Так он и нес Маргариту через полгорода, не обращая внимания на уверения девушки, что нога нисколечко не болит, хотя на самом деле ее лодыжка нестерпимо ныла и наливалась тяжестью. Солнце зашло, и горожане зажгли масляные фонари у пивных. Всюду царило веселье: люди пели пьяными голосами, танцевали под разудалые мелодии уличных музыкантов, хохотали. Глядя на Нинно и Маргариту, они думали, что муж тащит свою жену, которая допилась до того, что не может ходить, и в разгуле позорно не покрыла голову. Смущенная Маргарита старалась не слушать, что им кричат вслед, не смотреть по сторонам и тем более не встречаться глазами с кузнецом.
Конечно, когда они вернулись домой, случился скандал. Тетка Клементина не хотела звать лекаря, но, взглянув на распухшую ступню племянницы, дядя Жоль устремился в трактир и привел нетрезвого костоправа. Тот перебинтовал щиколотку и пятку Маргариты с вонючей мазью, сказав, что «костя справные», но девушке нельзя будет ходить всю следующую триаду, зато потом ее лодыжка станет прежней. Костоправ забрал двадцать четыре регна вместо восьми, надбавив за вызов в благодаренье и за неурочный час. После этого тетка Клементина тоже перестала разговаривать с племянницей и ушла спать с убеждением, что та нарочно ударила ногу да притворяется, чтобы целыми днями бездельничать, лежать на кровати и ничего не делать по дому. Однако немного погодя Маргарита помирилась с дядей: Жоль Ботно просто не мог долго злиться на людей, а тем более на свою красивую сердешную дочку.

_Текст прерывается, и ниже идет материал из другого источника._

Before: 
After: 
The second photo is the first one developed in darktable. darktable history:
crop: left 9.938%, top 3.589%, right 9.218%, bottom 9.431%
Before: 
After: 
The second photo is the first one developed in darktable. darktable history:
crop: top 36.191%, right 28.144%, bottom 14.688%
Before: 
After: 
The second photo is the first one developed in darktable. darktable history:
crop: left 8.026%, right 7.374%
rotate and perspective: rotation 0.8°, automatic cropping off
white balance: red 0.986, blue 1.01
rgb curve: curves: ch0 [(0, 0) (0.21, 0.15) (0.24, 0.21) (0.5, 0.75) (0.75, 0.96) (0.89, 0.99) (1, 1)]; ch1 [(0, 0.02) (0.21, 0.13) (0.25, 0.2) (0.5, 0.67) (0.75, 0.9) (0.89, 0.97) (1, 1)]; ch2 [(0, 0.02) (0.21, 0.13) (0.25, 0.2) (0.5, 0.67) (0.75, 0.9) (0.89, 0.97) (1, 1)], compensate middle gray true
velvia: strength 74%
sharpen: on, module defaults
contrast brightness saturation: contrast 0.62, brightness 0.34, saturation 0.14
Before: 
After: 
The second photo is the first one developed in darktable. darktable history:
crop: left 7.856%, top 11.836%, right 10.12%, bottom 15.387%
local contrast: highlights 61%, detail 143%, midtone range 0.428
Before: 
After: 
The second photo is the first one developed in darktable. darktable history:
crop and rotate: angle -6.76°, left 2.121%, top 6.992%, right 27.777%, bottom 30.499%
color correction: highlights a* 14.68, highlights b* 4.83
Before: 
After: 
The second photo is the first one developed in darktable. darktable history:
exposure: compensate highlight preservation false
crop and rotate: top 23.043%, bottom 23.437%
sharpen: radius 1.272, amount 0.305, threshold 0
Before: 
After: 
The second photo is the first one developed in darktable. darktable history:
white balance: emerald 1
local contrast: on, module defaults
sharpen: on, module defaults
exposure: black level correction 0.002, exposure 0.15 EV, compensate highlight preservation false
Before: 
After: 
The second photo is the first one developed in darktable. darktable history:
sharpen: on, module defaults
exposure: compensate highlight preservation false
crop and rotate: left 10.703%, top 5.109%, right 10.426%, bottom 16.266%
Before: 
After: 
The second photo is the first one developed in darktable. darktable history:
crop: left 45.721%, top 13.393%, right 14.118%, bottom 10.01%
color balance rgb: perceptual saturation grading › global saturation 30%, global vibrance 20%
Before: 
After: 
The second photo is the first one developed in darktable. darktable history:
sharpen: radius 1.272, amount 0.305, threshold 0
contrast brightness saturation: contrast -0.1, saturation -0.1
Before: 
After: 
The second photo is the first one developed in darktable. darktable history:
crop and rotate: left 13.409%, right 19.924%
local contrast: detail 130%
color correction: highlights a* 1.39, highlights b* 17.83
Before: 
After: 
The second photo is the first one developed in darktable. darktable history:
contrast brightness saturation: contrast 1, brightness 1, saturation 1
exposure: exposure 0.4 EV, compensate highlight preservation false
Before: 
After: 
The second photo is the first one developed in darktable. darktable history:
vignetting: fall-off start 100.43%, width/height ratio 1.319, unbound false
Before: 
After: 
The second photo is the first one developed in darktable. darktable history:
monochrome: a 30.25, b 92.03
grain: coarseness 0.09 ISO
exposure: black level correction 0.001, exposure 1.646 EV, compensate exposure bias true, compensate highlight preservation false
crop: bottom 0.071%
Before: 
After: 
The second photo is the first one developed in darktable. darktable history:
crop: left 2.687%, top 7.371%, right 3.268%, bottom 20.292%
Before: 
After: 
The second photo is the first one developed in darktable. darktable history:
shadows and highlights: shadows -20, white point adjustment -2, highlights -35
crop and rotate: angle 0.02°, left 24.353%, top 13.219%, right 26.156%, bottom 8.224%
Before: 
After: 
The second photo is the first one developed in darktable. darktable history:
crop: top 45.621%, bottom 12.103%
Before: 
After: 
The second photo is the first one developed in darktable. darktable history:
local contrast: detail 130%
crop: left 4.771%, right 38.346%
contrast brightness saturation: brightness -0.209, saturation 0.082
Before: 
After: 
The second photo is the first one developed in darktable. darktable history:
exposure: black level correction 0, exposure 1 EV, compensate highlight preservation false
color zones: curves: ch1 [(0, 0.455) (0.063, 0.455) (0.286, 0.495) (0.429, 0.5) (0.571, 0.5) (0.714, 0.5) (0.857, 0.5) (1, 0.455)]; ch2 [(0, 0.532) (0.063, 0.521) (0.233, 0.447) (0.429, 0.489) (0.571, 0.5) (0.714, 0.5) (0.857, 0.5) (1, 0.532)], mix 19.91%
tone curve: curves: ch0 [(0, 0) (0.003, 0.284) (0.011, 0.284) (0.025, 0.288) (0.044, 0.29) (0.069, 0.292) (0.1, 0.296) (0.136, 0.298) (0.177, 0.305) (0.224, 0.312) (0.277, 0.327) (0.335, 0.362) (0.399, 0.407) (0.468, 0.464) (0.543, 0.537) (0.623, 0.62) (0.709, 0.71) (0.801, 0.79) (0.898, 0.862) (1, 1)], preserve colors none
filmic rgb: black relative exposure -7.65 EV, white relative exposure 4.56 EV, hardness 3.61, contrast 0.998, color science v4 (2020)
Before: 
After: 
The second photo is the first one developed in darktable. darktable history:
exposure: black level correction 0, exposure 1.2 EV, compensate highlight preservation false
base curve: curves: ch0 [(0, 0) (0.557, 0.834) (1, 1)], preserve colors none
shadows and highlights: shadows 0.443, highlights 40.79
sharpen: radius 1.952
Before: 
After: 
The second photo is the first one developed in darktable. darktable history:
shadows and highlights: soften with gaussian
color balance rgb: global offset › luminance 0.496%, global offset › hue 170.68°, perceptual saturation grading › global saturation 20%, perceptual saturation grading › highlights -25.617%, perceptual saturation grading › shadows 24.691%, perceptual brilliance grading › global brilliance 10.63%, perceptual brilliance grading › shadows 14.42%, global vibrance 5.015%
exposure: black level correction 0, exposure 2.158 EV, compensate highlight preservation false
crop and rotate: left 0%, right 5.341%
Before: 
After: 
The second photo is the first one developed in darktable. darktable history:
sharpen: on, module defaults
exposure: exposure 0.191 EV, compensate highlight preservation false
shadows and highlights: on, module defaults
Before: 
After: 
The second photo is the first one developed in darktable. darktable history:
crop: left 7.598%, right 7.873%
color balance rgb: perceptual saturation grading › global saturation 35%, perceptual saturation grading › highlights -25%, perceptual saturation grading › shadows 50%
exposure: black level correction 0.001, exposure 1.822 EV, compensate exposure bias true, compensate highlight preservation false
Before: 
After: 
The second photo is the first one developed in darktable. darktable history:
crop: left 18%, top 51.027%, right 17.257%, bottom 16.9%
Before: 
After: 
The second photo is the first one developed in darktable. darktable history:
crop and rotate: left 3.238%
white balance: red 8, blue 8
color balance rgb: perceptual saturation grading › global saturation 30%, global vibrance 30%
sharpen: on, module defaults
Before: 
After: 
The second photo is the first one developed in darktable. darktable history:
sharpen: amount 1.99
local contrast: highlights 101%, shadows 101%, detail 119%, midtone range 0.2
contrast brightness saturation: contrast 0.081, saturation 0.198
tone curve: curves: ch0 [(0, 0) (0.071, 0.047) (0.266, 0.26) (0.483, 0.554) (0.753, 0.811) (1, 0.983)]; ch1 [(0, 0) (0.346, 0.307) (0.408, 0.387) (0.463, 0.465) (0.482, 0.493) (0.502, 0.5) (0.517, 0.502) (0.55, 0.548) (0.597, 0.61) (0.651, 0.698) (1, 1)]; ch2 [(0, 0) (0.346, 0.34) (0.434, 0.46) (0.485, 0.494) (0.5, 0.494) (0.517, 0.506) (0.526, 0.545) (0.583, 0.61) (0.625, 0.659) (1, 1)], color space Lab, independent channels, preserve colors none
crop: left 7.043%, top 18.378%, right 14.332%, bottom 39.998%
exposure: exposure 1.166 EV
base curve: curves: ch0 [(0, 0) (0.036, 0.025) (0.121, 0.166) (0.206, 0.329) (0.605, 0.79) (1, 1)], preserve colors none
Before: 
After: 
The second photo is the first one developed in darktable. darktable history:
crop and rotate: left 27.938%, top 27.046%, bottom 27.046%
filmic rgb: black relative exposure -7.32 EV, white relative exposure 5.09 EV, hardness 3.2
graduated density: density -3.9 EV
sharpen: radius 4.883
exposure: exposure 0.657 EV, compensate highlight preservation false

Поздно вечером к Маргарите в ее спаленку зашел Филипп со сластями из лавки – с тридцатью шестью, как случалось в ее день рождения. Расстроенная донельзя девушка впервые в жизни потеряла интерес к конфетам и поделилась с младшим братом своими сокровищами. Пока они медленно лакомились, Филипп рассказывал, как сходил в гости к суконщику и торговцу платьем, к господину Гио́ру Себе́сро. Филипп долго описывал, какой у Себесро, выходцев из южной Санделии, был дом: просторный, полный всяких роскошеств да на улице богачей – прямо на Восточной дороге. Еще он рассказал, что мать семейства, Део́ра, восхищалась его познаниями в меридианском языке, что он кушал пирожные (кремовые, песочные и желейные) и что смел их аж пять штук, поскольку иначе стол точно треснул бы от яств и утвари. В конце Филипп добавил, что сестра суконщика, Зали́я, наверно, будет невестой Оливи, хотя она очень некрасивая и какая-то странная.